**WORK ORDER**
Below are the records; repeat them in full, exactly.
START SOURCE DATA
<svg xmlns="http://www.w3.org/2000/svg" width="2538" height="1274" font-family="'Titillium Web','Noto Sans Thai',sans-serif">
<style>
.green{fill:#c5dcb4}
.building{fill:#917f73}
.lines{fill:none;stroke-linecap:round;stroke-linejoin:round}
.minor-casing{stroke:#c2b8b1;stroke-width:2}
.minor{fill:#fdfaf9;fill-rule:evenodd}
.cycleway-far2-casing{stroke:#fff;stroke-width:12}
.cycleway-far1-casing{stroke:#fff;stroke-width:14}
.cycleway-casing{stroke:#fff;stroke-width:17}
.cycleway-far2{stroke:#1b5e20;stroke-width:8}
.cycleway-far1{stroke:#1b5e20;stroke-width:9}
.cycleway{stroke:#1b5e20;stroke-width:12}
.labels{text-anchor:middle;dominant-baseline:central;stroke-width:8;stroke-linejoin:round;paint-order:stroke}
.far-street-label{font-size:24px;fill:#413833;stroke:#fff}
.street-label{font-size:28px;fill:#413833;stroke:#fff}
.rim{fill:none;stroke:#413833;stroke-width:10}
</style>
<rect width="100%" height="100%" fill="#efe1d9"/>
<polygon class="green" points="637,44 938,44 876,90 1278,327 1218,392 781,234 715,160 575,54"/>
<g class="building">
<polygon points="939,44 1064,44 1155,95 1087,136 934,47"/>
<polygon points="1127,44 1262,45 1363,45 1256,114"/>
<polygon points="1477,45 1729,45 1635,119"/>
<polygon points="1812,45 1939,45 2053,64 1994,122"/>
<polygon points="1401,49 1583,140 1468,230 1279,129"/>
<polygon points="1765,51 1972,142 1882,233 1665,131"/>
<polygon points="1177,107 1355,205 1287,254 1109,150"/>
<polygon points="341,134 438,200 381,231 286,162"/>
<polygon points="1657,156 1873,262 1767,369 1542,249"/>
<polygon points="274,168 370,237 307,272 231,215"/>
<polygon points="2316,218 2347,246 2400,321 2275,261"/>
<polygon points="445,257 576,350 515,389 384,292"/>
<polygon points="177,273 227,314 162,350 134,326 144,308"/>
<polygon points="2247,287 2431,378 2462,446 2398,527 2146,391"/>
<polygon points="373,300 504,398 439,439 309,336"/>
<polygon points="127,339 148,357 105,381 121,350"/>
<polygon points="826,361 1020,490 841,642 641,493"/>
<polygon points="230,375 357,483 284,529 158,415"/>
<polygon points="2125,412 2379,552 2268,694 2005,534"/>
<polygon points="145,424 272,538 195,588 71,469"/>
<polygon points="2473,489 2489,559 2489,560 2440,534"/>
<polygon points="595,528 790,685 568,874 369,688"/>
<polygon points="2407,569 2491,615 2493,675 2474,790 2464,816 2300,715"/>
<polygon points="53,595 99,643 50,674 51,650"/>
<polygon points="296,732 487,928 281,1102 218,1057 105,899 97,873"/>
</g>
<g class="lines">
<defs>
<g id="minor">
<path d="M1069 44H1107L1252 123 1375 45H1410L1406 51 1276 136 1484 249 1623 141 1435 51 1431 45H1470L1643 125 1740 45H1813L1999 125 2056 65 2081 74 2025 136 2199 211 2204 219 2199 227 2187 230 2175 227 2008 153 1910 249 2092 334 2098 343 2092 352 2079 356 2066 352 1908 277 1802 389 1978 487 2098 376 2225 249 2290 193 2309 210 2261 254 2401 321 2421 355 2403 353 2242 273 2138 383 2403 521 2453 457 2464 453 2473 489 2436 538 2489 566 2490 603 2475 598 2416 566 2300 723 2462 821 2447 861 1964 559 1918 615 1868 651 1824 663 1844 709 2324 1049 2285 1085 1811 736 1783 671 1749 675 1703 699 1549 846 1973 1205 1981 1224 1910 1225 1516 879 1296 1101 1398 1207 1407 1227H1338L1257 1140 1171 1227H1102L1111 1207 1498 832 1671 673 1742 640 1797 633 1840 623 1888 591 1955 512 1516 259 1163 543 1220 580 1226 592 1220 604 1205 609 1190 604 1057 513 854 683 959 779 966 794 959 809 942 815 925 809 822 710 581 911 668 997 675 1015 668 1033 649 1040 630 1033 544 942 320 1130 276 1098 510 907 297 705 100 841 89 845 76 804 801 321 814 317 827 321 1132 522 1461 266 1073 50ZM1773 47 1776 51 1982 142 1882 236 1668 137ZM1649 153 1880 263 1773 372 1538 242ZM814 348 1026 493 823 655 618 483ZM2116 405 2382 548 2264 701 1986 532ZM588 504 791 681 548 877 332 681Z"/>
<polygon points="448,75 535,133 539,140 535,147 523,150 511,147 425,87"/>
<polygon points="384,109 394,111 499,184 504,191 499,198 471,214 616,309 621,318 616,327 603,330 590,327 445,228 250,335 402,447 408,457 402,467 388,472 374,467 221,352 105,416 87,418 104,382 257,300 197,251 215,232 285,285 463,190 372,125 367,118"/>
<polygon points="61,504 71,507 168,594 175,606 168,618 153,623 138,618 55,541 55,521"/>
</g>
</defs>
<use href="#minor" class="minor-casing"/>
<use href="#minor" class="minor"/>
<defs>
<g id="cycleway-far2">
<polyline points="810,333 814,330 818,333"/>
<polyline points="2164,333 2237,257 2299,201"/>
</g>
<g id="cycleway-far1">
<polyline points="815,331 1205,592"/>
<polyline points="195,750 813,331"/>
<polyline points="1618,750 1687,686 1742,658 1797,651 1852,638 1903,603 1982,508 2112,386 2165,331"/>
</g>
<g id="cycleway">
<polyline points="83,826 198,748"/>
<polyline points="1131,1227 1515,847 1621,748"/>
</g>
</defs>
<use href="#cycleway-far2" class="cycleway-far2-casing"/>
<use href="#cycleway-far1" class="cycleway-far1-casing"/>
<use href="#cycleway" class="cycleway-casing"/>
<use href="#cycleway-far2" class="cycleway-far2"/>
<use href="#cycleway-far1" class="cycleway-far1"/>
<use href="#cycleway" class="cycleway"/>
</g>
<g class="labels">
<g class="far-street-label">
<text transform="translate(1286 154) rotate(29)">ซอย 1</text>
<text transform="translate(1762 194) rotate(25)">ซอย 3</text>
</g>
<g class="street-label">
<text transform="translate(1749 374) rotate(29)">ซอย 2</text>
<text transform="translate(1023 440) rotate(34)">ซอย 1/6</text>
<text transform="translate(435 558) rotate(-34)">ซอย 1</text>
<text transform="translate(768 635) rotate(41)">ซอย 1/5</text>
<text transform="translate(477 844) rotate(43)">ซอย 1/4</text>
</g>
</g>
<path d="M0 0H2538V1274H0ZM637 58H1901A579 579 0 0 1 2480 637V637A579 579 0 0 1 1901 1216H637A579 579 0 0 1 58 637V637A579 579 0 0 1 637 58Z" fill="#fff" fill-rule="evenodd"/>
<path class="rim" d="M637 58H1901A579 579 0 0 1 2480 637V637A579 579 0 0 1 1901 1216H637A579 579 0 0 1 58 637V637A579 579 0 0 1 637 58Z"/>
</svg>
END SOURCE DATA
**SOLUTION**
<svg xmlns="http://www.w3.org/2000/svg" width="2538" height="1274" font-family="'Titillium Web','Noto Sans Thai',sans-serif">
<style>
.green{fill:#c5dcb4}
.building{fill:#917f73}
.lines{fill:none;stroke-linecap:round;stroke-linejoin:round}
.minor-casing{stroke:#c2b8b1;stroke-width:2}
.minor{fill:#fdfaf9;fill-rule:evenodd}
.cycleway-far2-casing{stroke:#fff;stroke-width:12}
.cycleway-far1-casing{stroke:#fff;stroke-width:14}
.cycleway-casing{stroke:#fff;stroke-width:17}
.cycleway-far2{stroke:#1b5e20;stroke-width:8}
.cycleway-far1{stroke:#1b5e20;stroke-width:9}
.cycleway{stroke:#1b5e20;stroke-width:12}
.labels{text-anchor:middle;dominant-baseline:central;stroke-width:8;stroke-linejoin:round;paint-order:stroke}
.far-street-label{font-size:24px;fill:#413833;stroke:#fff}
.street-label{font-size:28px;fill:#413833;stroke:#fff}
.rim{fill:none;stroke:#413833;stroke-width:10}
</style>
<rect width="100%" height="100%" fill="#efe1d9"/>
<polygon class="green" points="637,44 938,44 876,90 1278,327 1218,392 781,234 715,160 575,54"/>
<g class="building">
<polygon points="939,44 1064,44 1155,95 1087,136 934,47"/>
<polygon points="1127,44 1262,45 1363,45 1256,114"/>
<polygon points="1477,45 1729,45 1635,119"/>
<polygon points="1812,45 1939,45 2053,64 1994,122"/>
<polygon points="1401,49 1583,140 1468,230 1279,129"/>
<polygon points="1765,51 1972,142 1882,233 1665,131"/>
<polygon points="1177,107 1355,205 1287,254 1109,150"/>
<polygon points="341,134 438,200 381,231 286,162"/>
<polygon points="1657,156 1873,262 1767,369 1542,249"/>
<polygon points="274,168 370,237 307,272 231,215"/>
<polygon points="2316,218 2347,246 2400,321 2275,261"/>
<polygon points="445,257 576,350 515,389 384,292"/>
<polygon points="177,273 227,314 162,350 134,326 144,308"/>
<polygon points="2247,287 2431,378 2462,446 2398,527 2146,391"/>
<polygon points="373,300 504,398 439,439 309,336"/>
<polygon points="127,339 148,357 105,381 121,350"/>
<polygon points="826,361 1020,490 841,642 641,493"/>
<polygon points="230,375 357,483 284,529 158,415"/>
<polygon points="2125,412 2379,552 2268,694 2005,534"/>
<polygon points="145,424 272,538 195,588 71,469"/>
<polygon points="2473,489 2489,559 2489,560 2440,534"/>
<polygon points="595,528 790,685 568,874 369,688"/>
<polygon points="2407,569 2491,615 2493,675 2474,790 2464,816 2300,715"/>
<polygon points="53,595 99,643 50,674 51,650"/>
<polygon points="296,732 487,928 281,1102 218,1057 105,899 97,873"/>
</g>
<g class="lines">
<defs>
<g id="minor">
<path d="M1069 44H1107L1252 123 1375 45H1410L1406 51 1276 136 1484 249 1623 141 1435 51 1431 45H1470L1643 125 1740 45H1813L1999 125 2056 65 2081 74 2025 136 2199 211 2204 219 2199 227 2187 230 2175 227 2008 153 1910 249 2092 334 2098 343 2092 352 2079 356 2066 352 1908 277 1802 389 1978 487 2098 376 2225 249 2290 193 2309 210 2261 254 2401 321 2421 355 2403 353 2242 273 2138 383 2403 521 2453 457 2464 453 2473 489 2436 538 2489 566 2490 603 2475 598 2416 566 2300 723 2462 821 2447 861 1964 559 1918 615 1868 651 1824 663 1844 709 2324 1049 2285 1085 1811 736 1783 671 1749 675 1703 699 1549 846 1973 1205 1981 1224 1910 1225 1516 879 1296 1101 1398 1207 1407 1227H1338L1257 1140 1171 1227H1102L1111 1207 1498 832 1671 673 1742 640 1797 633 1840 623 1888 591 1955 512 1516 259 1163 543 1220 580 1226 592 1220 604 1205 609 1190 604 1057 513 854 683 959 779 966 794 959 809 942 815 925 809 822 710 581 911 668 997 675 1015 668 1033 649 1040 630 1033 544 942 320 1130 276 1098 510 907 297 705 100 841 89 845 76 804 801 321 814 317 827 321 1132 522 1461 266 1073 50ZM1773 47 1776 51 1982 142 1882 236 1668 137ZM1649 153 1880 263 1773 372 1538 242ZM814 348 1026 493 823 655 618 483ZM2116 405 2382 548 2264 701 1986 532ZM588 504 791 681 548 877 332 681Z"/>
<polygon points="448,75 535,133 539,140 535,147 523,150 511,147 425,87"/>
<polygon points="384,109 394,111 499,184 504,191 499,198 471,214 616,309 621,318 616,327 603,330 590,327 445,228 250,335 402,447 408,457 402,467 388,472 374,467 221,352 105,416 87,418 104,382 257,300 197,251 215,232 285,285 463,190 372,125 367,118"/>
<polygon points="61,504 71,507 168,594 175,606 168,618 153,623 138,618 55,541 55,521"/>
</g>
</defs>
<use href="#minor" class="minor-casing"/>
<use href="#minor" class="minor"/>
<defs>
<g id="cycleway-far2">
<polyline points="810,333 814,330 818,333"/>
<polyline points="2164,333 2237,257 2299,201"/>
</g>
<g id="cycleway-far1">
<polyline points="815,331 1205,592"/>
<polyline points="195,750 813,331"/>
<polyline points="1618,750 1687,686 1742,658 1797,651 1852,638 1903,603 1982,508 2112,386 2165,331"/>
</g>
<g id="cycleway">
<polyline points="83,826 198,748"/>
<polyline points="1131,1227 1515,847 1621,748"/>
</g>
</defs>
<use href="#cycleway-far2" class="cycleway-far2-casing"/>
<use href="#cycleway-far1" class="cycleway-far1-casing"/>
<use href="#cycleway" class="cycleway-casing"/>
<use href="#cycleway-far2" class="cycleway-far2"/>
<use href="#cycleway-far1" class="cycleway-far1"/>
<use href="#cycleway" class="cycleway"/>
</g>
<g class="labels">
<g class="far-street-label">
<text transform="translate(1286 154) rotate(29)">ซอย 1</text>
<text transform="translate(1762 194) rotate(25)">ซอย 3</text>
</g>
<g class="street-label">
<text transform="translate(1749 374) rotate(29)">ซอย 2</text>
<text transform="translate(1023 440) rotate(34)">ซอย 1/6</text>
<text transform="translate(435 558) rotate(-34)">ซอย 1</text>
<text transform="translate(768 635) rotate(41)">ซอย 1/5</text>
<text transform="translate(477 844) rotate(43)">ซอย 1/4</text>
</g>
</g>
<path d="M0 0H2538V1274H0ZM637 58H1901A579 579 0 0 1 2480 637V637A579 579 0 0 1 1901 1216H637A579 579 0 0 1 58 637V637A579 579 0 0 1 637 58Z" fill="#fff" fill-rule="evenodd"/>
<path class="rim" d="M637 58H1901A579 579 0 0 1 2480 637V637A579 579 0 0 1 1901 1216H637A579 579 0 0 1 58 637V637A579 579 0 0 1 637 58Z"/>
</svg>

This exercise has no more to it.